_SELECTED EXCERPT_
======
Therefore we could (should!) say that we are not saved because of our keeping of the law but only by Christ's righteousness. But we may (should!) say that the Law (OT revelation) does reveal the gospel insofar as it foreshadows Christ. Perhaps we do well to speak of the latter 'law' only in conjunction with 'the prophets' to avoid confusion.

Thus if one were to say that we are saved by the law without any qualification they are making a wreckless statement because it explicitly violates what Paul says in Romans 3:19-20 (and other similar passages). Some might think they are clever but they are actually leading people astray (btw, in the spirit of my post, I am not referring to anyone here on the Puritanboard!).

Though I am not naive enough to think that this takes away all the difficulties that one might face on a hermeneutical and theological level, I do think it impresses upon us the need to be as clear as possible when we are using terms generically when they really should be explained specifically and in context.


----------



## AV1611 (Jan 19, 2007)

R. Scott Clark said:


> On the Heidelblog.
> 
> rsc



If belief is part of the law then we are saved by works!


----------



## Larry Hughes (Jan 19, 2007)
======
Records from a data source

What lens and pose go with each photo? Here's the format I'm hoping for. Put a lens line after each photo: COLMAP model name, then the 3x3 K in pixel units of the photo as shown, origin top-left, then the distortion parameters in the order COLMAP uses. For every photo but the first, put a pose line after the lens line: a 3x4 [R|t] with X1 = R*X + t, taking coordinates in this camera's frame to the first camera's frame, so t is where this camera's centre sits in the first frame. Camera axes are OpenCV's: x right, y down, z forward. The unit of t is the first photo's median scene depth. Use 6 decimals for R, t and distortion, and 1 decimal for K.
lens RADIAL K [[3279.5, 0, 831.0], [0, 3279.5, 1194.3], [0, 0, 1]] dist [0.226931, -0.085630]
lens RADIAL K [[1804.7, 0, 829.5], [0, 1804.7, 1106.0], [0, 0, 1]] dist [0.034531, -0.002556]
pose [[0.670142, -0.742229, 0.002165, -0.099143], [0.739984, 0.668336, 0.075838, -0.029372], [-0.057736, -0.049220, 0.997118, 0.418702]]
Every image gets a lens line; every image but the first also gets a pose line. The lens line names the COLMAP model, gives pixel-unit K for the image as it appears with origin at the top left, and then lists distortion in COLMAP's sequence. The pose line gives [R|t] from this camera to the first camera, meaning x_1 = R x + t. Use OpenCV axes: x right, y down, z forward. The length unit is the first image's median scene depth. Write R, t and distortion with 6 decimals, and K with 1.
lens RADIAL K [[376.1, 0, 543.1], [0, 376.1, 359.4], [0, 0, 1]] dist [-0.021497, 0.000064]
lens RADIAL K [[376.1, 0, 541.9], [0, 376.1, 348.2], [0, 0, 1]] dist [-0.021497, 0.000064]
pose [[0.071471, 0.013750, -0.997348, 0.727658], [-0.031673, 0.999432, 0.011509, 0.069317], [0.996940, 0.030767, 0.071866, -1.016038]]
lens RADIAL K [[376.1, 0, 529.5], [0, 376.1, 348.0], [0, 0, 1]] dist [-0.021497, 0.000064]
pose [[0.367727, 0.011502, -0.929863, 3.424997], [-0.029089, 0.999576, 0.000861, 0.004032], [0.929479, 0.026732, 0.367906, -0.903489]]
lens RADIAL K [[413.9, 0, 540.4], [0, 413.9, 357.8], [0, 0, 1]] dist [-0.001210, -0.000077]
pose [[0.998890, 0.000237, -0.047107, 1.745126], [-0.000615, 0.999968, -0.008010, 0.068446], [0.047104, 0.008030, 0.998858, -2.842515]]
======
_WHAT IS REQUIRED_
Extract the entire forum excerpt on law and salvation, reproducing every line without change. The records have no connection to the forum excerpt.

_REPLY_
Therefore we could (should!) say that we are not saved because of our keeping of the law but only by Christ's righteousness. But we may (should!) say that the Law (OT revelation) does reveal the gospel insofar as it foreshadows Christ. Perhaps we do well to speak of the latter 'law' only in conjunction with 'the prophets' to avoid confusion.

Thus if one were to say that we are saved by the law without any qualification they are making a wreckless statement because it explicitly violates what Paul says in Romans 3:19-20 (and other similar passages). Some might think they are clever but they are actually leading people astray (btw, in the spirit of my post, I am not referring to anyone here on the Puritanboard!).

Though I am not naive enough to think that this takes away all the difficulties that one might face on a hermeneutical and theological level, I do think it impresses upon us the need to be as clear as possible when we are using terms generically when they really should be explained specifically and in context.


----------



## AV1611 (Jan 19, 2007)

R. Scott Clark said:


> On the Heidelblog.
> 
> rsc



If belief is part of the law then we are saved by works!


----------



## Larry Hughes (Jan 19, 2007)